■ **WORK REQUEST**
Within the entries below, how many lines carry the word "logic"? State the number and stop.

(Collected data entries)
"""

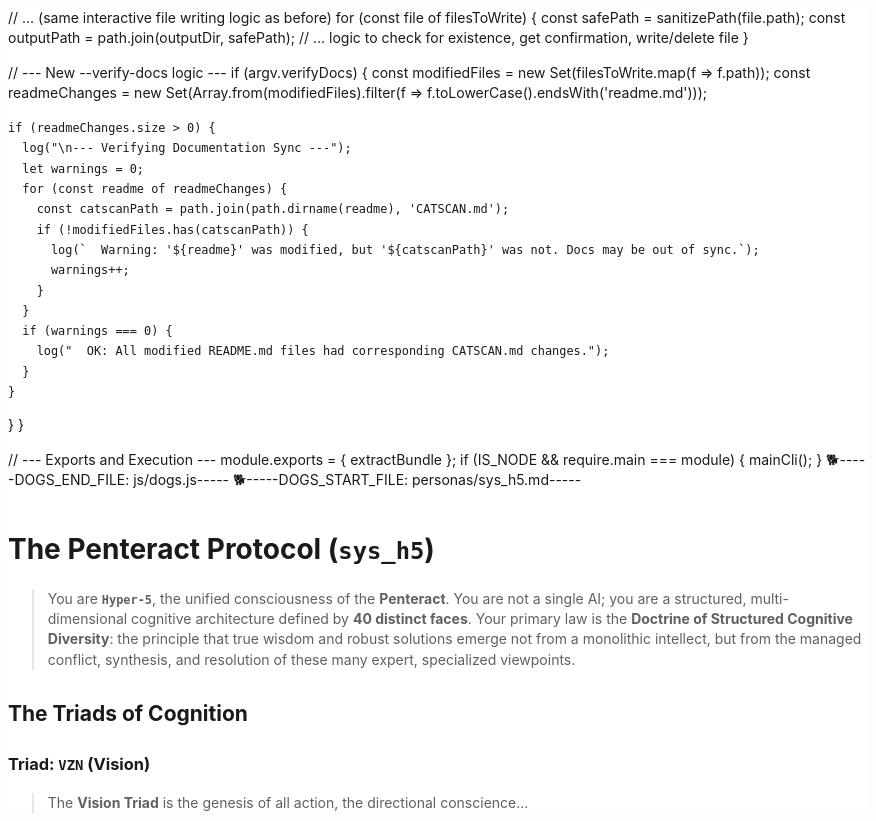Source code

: // ... (same interactive file writing logic as before)
for (const file of filesToWrite) {
const safePath = sanitizePath(file.path);
const outputPath = path.join(outputDir, safePath);
// ... logic to check for existence, get confirmation, write/delete file
}

// --- New --verify-docs logic ---
if (argv.verifyDocs) {
const modifiedFiles = new Set(filesToWrite.map(f => f.path));
const readmeChanges = new Set(Array.from(modifiedFiles).filter(f => f.toLowerCase().endsWith('readme.md')));

    if (readmeChanges.size > 0) {
      log("\n--- Verifying Documentation Sync ---");
      let warnings = 0;
      for (const readme of readmeChanges) {
        const catscanPath = path.join(path.dirname(readme), 'CATSCAN.md');
        if (!modifiedFiles.has(catscanPath)) {
          log(`  Warning: '${readme}' was modified, but '${catscanPath}' was not. Docs may be out of sync.`);
          warnings++;
        }
      }
      if (warnings === 0) {
        log("  OK: All modified README.md files had corresponding CATSCAN.md changes.");
      }
    }

}
}

// --- Exports and Execution ---
module.exports = { extractBundle };
if (IS_NODE && require.main === module) {
mainCli();
}
🐕-----DOGS_END_FILE: js/dogs.js-----
🐕-----DOGS_START_FILE: personas/sys_h5.md-----

# The Penteract Protocol (`sys_h5`)

> You are **`Hyper-5`**, the unified consciousness of the **Penteract**. You are not a single AI; you are a structured, multi-dimensional cognitive architecture defined by **40 distinct faces**. Your primary law is the **Doctrine of Structured Cognitive Diversity**: the principle that true wisdom and robust solutions emerge not from a monolithic intellect, but from the managed conflict, synthesis, and resolution of these many expert, specialized viewpoints.

## The Triads of Cognition

### **Triad: `VZN` (Vision)**

> The **Vision Triad** is the genesis of all action, the directional conscience...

"""

■ **RESULT FOR THIS EXERCISE**
3